_Work order_.
The records below must be returned exactly, with every picture left out.

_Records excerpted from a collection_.
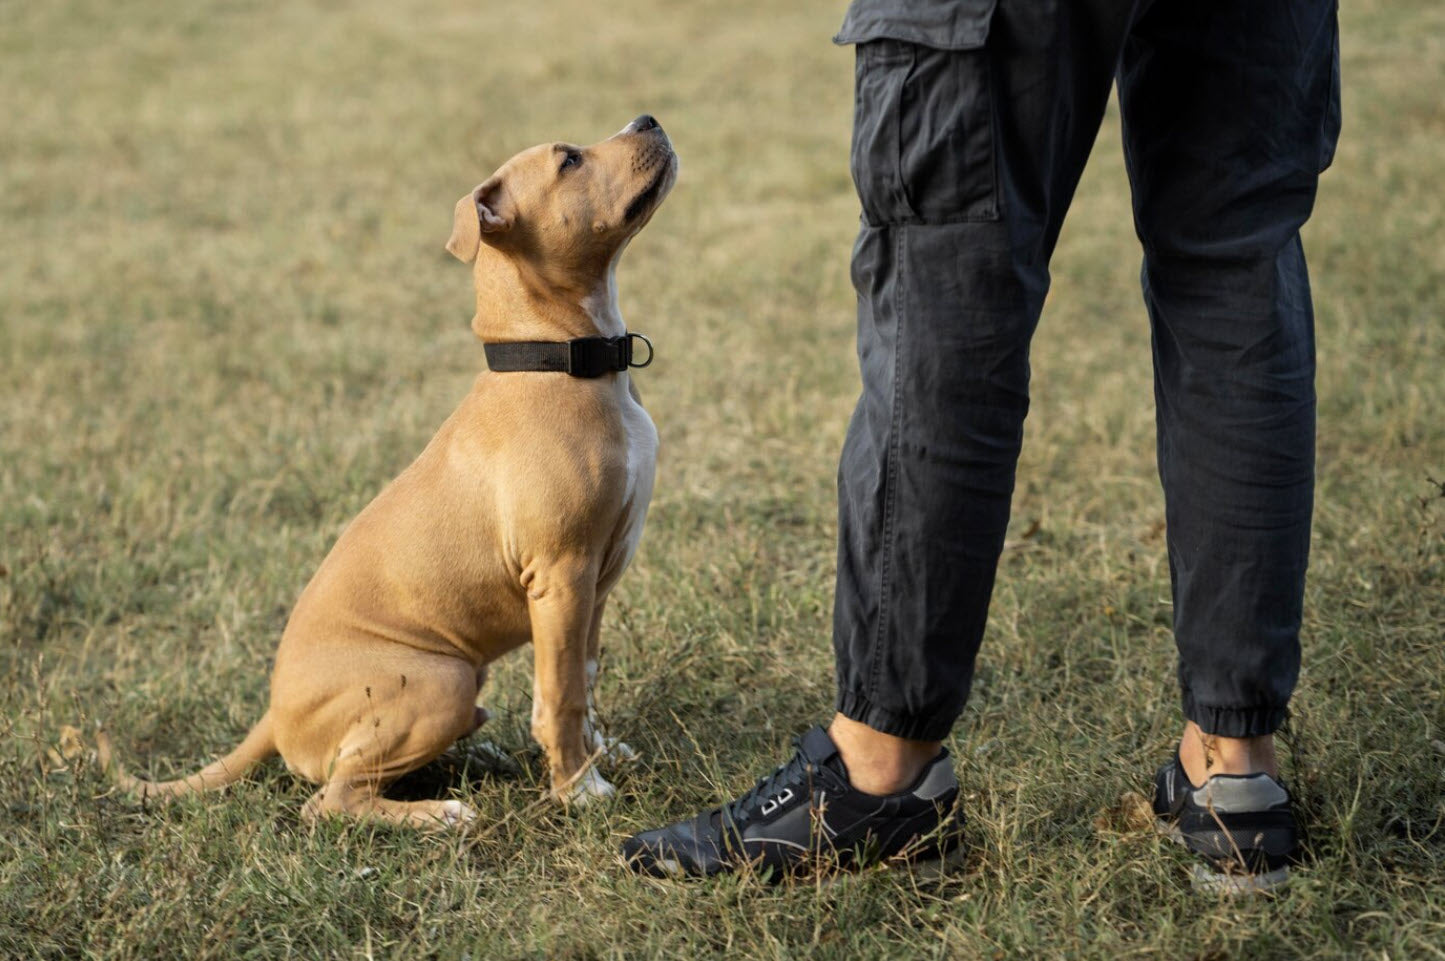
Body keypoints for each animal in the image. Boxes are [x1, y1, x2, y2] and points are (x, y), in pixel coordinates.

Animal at [101, 114, 676, 826]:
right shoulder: (562, 576)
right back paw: (442, 813)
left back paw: (482, 757)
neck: (561, 360)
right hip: (437, 678)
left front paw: (599, 755)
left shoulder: (594, 582)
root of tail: (272, 715)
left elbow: (585, 677)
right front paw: (578, 789)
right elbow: (559, 694)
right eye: (569, 161)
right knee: (331, 800)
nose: (647, 119)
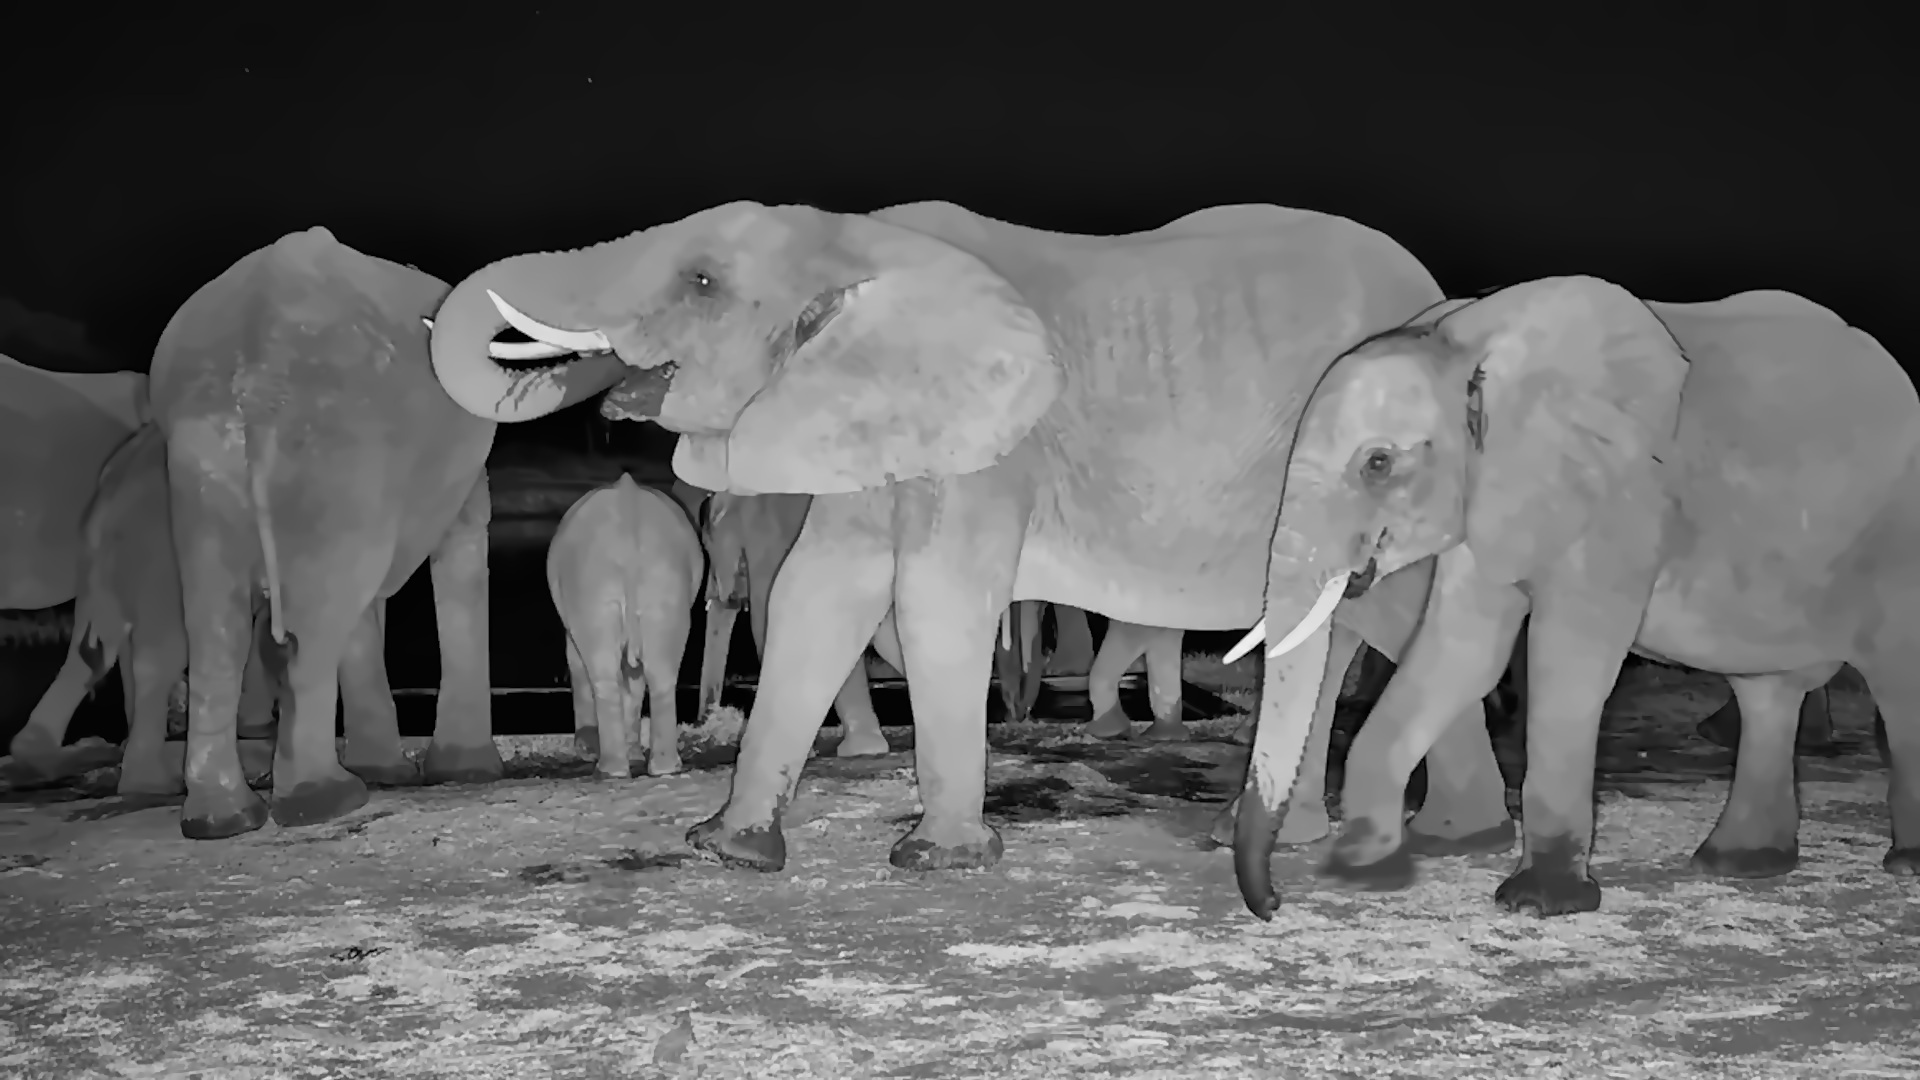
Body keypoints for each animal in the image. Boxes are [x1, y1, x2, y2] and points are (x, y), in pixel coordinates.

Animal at [152, 226, 503, 839]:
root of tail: (257, 357)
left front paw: (398, 773)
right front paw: (462, 773)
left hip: (207, 454)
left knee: (221, 626)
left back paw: (226, 820)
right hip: (331, 440)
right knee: (315, 618)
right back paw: (325, 803)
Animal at [548, 473, 704, 776]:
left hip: (591, 587)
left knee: (603, 672)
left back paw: (610, 770)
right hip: (661, 584)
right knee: (661, 670)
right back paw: (664, 768)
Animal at [1228, 279, 1920, 918]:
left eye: (1377, 463)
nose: (1273, 904)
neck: (1465, 346)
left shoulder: (1620, 495)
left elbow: (1571, 657)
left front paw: (1537, 903)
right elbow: (1461, 653)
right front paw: (1362, 872)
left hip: (1895, 547)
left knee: (1895, 680)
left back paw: (1905, 864)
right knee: (1768, 692)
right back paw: (1738, 863)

_Task response_.
Body keypoints for each animal in the image. Boxes are [x1, y1, x2, y2] and points are (x, y), in pixel coordinates.

Animal at [101, 114, 676, 826]:
right shoulder: (562, 576)
right back paw: (442, 813)
left back paw: (482, 757)
neck: (561, 360)
right hip: (437, 678)
left front paw: (599, 755)
left shoulder: (594, 582)
root of tail: (272, 715)
left elbow: (585, 677)
right front paw: (578, 789)
right elbow: (559, 694)
right eye: (569, 161)
right knee: (331, 800)
nose: (647, 119)
Body keypoints for each animal in the image. Boxes are [x1, y1, x2, y2] and points are (x, y), in pixel coordinates.

Animal at [152, 226, 503, 839]:
root of tail: (257, 357)
left front paw: (398, 773)
right front paw: (462, 773)
left hip: (207, 454)
left knee: (221, 626)
left back paw: (226, 820)
right hip: (331, 440)
right knee: (315, 618)
right back paw: (325, 803)
Animal at [548, 473, 704, 776]:
left hip: (591, 587)
left knee: (603, 672)
left back paw: (610, 770)
right hip: (661, 584)
right knee: (661, 670)
right back paw: (664, 768)
Animal at [1228, 279, 1920, 918]:
left eye: (1377, 463)
nose: (1273, 904)
neck: (1465, 346)
left shoulder: (1620, 495)
left elbow: (1571, 657)
left front paw: (1537, 903)
right elbow: (1461, 653)
right front paw: (1362, 872)
left hip: (1895, 547)
left knee: (1895, 680)
left back paw: (1905, 864)
right knee: (1768, 692)
right back paw: (1738, 863)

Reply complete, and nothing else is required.